BAŞBAKAN Davutoğlu uzun süredir ahlaki yozlaşmaya karşı uyarılarda bulunuyor.
Arkadaşımız Nuray Babacan’ın bugünkü haberine göre, Başbakan partisinin belediye başkanlarına şöyle seslenmiş:
“Eşini, işini ve evini değiştirenlerin peşine düşeriz, şüpheyle yaklaşırız. Parasal ilişkilerde dikkatli olun...”
Tabii en hazini, sınıf atlamada ortaya çıkan “eş değiştirme” kepazeliğidir!
Başbakan, daha önce de “Ahlak ile bezenmemiş siyasetten daha tehlikelisi yoktur” diyerek çok kuvvetli bir ahlak vurgusu yapmıştı. (28 Ekim 2015)
Davutoğlu, partisinin 7 Haziran’daki oy kaybını da hatırlatarak yeni milletvekillerine de şöyle seslenmişti:
“Görev aldıktan sonra evini, arabasını değiştireni partiye sokmam.” (16 Kasım 2015)
İSLAMİ ELEŞTİRİLER
Prof. Davutoğlu propaganda niteliğinde soyut bir ahlak retoriği yapmıyor, aksine somut uyarılarda bulunuyor, yaptırım uygulayacağını belirtiyor.
Elbette AK Partililerin ve görevlilerin büyük çoğunluğu temizdir. Ancak problemin Başbakan’ca uyarılar gerektirecek boyutlara ulaştığı anlaşılıyor.
İslami kesimde ‘bağımsız’ yazarlar da bir süredir bu yönde eleştirilerde bulunuyorlar. Abdurrahman Dilipak, Yeni Yüzyıl’da Esra Elönü’ye verdiği mülakatta şöyle diyor:
“Yılların açlığı vardı; para ve kadın baş döndürdü...” (4 Ocak)
Başka yazarlar da var, alıntılarla yazıyı uzatmıyorum.
GÜÇ BOZAR
Yıllar önce ben de “İslami Kesim ve Yolsuzluk” başlıklı yazımda samimi dindarların “Kazanç hırsı yüzünden dinimiz ruhsuzlaşıyor” diye feryat ettiklerini yazmıştım. (Milliyet, 19 Eylül 2008)
Ortaya çıkan bu tabloyu nasıl yorumlamalı?
Liberal Lord Acton 1877 yılında bu sorunun cevabını şöyle vermişti:
“Güç bozar, mutlak güç mutlaka bozar!”
Çok doğru...
Osmanlı’da 16. yüzyıldan sonra rüşvetin kanser gibi yayılması, Tek Parti devrinde Ağaoğlu Ahmet Bey’in Atatürk’e “Büyük Gazi, partiniz yolsuzluğa batmıştır” diye rapor vermesi...

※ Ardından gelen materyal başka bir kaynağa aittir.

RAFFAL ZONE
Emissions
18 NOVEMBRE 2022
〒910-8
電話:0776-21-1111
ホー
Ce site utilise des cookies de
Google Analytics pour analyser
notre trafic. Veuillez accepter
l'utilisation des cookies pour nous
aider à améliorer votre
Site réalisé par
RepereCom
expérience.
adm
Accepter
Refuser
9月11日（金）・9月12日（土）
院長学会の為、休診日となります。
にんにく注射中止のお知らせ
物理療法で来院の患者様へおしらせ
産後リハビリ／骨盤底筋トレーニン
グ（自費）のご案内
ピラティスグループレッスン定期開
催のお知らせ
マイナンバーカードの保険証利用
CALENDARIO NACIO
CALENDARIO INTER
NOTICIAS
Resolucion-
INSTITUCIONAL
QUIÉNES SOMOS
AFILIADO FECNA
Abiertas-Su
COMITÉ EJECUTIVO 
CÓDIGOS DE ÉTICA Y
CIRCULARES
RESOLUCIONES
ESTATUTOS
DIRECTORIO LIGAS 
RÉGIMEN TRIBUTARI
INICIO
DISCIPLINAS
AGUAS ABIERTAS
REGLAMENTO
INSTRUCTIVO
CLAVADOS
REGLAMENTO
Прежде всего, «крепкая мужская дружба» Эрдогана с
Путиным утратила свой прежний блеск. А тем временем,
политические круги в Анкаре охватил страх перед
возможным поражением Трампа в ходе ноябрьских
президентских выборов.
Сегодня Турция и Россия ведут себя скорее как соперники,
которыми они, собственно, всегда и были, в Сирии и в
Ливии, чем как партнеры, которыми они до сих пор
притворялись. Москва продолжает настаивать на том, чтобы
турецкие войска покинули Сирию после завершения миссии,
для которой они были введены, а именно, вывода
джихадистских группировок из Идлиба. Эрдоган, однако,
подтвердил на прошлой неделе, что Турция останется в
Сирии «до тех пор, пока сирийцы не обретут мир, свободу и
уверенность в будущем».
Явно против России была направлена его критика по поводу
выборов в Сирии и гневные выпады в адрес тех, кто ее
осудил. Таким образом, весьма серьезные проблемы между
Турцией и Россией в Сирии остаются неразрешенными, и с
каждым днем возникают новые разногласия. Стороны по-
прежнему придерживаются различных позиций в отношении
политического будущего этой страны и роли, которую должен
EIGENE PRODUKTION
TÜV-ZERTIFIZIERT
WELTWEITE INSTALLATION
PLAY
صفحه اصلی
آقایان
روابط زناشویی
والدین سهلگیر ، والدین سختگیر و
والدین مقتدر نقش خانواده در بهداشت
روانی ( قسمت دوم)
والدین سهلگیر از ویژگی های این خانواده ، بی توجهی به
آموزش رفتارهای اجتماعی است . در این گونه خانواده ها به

Demek ki sorun ideolojik değildir, gücün dengelenip denetlenmesi sorunudur.
AÇIK TOPLUM
Demokrasilerde açık toplum, şeffaflık, denetim ve denge, kuvvetler ayrılığı, hesap verirlik, yargı bağımsızlığı, basın hürriyeti gibi temel ilkeler sadece siyasi değil, aynı zamanda ahlakidir.
Bu ilkelerin kurumlaşması “güç”lerin dengelenmesini, denetlenmesini ve icabında hesap sorulabilir olmasını sağlar; bozulmayı önemli oranda frenler.
Bu ilkelerin kurumlaştığı ve kültür halinde yerleştiği gelişmiş demokrasiler yolsuzluk, rüşvet ve nüfuz suiistimalinin en az olduğu toplumlardır. Bütün uluslararası indekslerde görülür bu.
AB ilerleme raporlarında Türkiye’den sürekli “yolsuzlukla mücadele eden bağımsız bir organ kurulması” isteniyor ama bir türlü gerçekleşmedi.
Denetlenmeyen ve hele de kalıcılık duygusuna kapılan otoriter yapılarda ve demokrasi olsa bile kurumlaşmamış toplumlarda yolsuzluk çok yaygındır.